Don't Blame the ELBO! A Linear VAE Perspective on Posterior Collapse
This provides a theoretical explanation for posterior collapse in VAEs, addressing a key issue for researchers in generative modeling, though it is incremental as it builds on existing linear analysis.
The paper tackles the problem of posterior collapse in Variational Autoencoders (VAEs) by analyzing linear VAEs and showing that the ELBO objective does not introduce additional spurious local maxima compared to log marginal likelihood, with training recovering identifiable global maxima corresponding to principal component directions.
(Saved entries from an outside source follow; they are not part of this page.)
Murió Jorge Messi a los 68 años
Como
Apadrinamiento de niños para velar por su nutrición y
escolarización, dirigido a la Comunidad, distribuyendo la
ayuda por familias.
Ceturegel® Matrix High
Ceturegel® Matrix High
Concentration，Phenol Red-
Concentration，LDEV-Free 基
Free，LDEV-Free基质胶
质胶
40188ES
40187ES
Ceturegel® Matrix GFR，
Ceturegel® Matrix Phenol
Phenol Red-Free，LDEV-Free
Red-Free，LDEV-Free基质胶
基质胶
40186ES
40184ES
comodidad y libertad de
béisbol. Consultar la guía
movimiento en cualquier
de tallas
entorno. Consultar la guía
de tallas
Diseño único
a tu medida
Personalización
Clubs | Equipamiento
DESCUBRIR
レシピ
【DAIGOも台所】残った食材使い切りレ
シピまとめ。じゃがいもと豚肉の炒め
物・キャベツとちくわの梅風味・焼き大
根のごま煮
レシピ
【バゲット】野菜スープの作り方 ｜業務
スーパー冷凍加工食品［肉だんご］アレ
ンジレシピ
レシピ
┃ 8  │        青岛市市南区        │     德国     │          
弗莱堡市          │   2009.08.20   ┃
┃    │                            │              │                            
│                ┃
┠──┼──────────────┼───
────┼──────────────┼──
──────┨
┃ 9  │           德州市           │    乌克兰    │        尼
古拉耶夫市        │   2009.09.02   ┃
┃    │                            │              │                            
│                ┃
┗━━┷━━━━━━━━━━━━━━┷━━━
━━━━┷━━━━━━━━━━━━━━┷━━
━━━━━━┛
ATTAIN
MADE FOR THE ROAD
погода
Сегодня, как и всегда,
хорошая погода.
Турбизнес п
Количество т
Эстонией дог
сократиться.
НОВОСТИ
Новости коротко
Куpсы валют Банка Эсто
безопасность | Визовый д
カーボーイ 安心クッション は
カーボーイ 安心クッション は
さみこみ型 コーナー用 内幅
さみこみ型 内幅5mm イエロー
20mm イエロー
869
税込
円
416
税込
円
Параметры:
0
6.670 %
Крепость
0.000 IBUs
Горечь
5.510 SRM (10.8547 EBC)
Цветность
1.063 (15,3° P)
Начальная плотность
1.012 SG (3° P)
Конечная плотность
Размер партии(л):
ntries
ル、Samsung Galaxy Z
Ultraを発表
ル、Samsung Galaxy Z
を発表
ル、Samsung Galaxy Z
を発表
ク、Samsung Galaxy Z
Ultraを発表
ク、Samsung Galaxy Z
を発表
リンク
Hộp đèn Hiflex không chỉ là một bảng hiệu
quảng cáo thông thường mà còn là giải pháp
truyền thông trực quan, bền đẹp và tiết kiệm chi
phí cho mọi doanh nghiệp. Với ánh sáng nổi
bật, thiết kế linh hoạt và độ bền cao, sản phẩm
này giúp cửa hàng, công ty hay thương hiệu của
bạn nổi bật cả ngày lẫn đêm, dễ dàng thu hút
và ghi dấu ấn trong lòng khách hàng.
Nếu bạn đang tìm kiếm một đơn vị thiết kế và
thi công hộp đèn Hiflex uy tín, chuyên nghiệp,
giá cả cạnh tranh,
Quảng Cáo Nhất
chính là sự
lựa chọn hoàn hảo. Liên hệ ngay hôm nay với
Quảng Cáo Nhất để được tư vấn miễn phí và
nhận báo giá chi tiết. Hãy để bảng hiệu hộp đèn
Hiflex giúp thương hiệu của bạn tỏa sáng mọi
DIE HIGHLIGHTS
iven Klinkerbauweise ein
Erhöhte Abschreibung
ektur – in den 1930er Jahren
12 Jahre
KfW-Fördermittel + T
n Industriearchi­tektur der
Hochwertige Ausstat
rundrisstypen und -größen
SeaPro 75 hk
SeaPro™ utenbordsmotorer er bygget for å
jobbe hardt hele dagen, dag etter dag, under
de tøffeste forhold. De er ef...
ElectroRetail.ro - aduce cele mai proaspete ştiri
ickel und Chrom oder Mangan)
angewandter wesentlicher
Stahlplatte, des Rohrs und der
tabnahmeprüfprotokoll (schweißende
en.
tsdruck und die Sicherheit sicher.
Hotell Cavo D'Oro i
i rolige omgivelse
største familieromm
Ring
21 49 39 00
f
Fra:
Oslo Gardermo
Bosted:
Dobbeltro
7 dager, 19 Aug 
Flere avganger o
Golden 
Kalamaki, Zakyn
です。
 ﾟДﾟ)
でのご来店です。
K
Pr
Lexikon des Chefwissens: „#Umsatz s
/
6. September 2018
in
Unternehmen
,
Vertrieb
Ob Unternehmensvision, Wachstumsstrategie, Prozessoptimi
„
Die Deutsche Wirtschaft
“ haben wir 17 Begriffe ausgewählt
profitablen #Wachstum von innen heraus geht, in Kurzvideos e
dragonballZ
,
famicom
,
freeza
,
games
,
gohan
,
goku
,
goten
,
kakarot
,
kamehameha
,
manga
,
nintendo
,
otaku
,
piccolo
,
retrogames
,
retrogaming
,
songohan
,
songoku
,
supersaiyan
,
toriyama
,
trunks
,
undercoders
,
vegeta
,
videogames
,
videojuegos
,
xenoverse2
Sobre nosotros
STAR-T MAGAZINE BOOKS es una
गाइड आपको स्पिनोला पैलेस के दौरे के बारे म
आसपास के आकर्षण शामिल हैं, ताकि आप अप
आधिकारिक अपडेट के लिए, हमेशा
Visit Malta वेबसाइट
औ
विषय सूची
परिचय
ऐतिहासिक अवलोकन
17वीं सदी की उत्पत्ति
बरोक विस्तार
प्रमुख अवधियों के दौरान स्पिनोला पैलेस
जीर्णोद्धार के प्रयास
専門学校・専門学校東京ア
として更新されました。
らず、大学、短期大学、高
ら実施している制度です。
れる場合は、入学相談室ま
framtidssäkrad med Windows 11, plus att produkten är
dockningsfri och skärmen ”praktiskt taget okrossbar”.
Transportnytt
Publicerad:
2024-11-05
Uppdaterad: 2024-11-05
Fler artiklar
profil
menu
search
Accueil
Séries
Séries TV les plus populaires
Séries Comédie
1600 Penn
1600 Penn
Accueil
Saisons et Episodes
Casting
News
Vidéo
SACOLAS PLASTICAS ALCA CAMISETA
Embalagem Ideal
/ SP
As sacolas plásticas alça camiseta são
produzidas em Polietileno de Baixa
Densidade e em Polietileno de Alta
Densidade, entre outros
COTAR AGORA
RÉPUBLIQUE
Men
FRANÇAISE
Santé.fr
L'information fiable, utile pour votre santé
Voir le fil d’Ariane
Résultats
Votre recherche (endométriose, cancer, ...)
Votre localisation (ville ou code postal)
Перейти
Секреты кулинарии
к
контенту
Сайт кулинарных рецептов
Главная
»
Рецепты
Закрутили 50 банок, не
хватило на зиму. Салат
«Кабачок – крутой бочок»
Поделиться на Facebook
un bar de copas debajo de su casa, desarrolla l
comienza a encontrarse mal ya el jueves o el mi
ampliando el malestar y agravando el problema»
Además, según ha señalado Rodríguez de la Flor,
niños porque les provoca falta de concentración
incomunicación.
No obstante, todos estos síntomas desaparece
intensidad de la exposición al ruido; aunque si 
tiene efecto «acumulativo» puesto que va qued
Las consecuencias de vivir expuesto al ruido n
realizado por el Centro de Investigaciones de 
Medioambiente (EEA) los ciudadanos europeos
Posterior collapse in Variational Autoencoders (VAEs) arises when the variational posterior distribution closely matches the prior for a subset of latent variables. This paper presents a simple and intuitive explanation for posterior collapse through the analysis of linear VAEs and their direct correspondence with Probabilistic PCA (pPCA). We explain how posterior collapse may occur in pPCA due to local maxima in the log marginal likelihood. Unexpectedly, we prove that the ELBO objective for the linear VAE does not introduce additional spurious local maxima relative to log marginal likelihood. We show further that training a linear VAE with exact variational inference recovers an identifiable global maximum corresponding to the principal component directions. Empirically, we find that our linear analysis is predictive even for high-capacity, non-linear VAEs and helps explain the relationship between the observation noise, local maxima, and posterior collapse in deep Gaussian VAEs.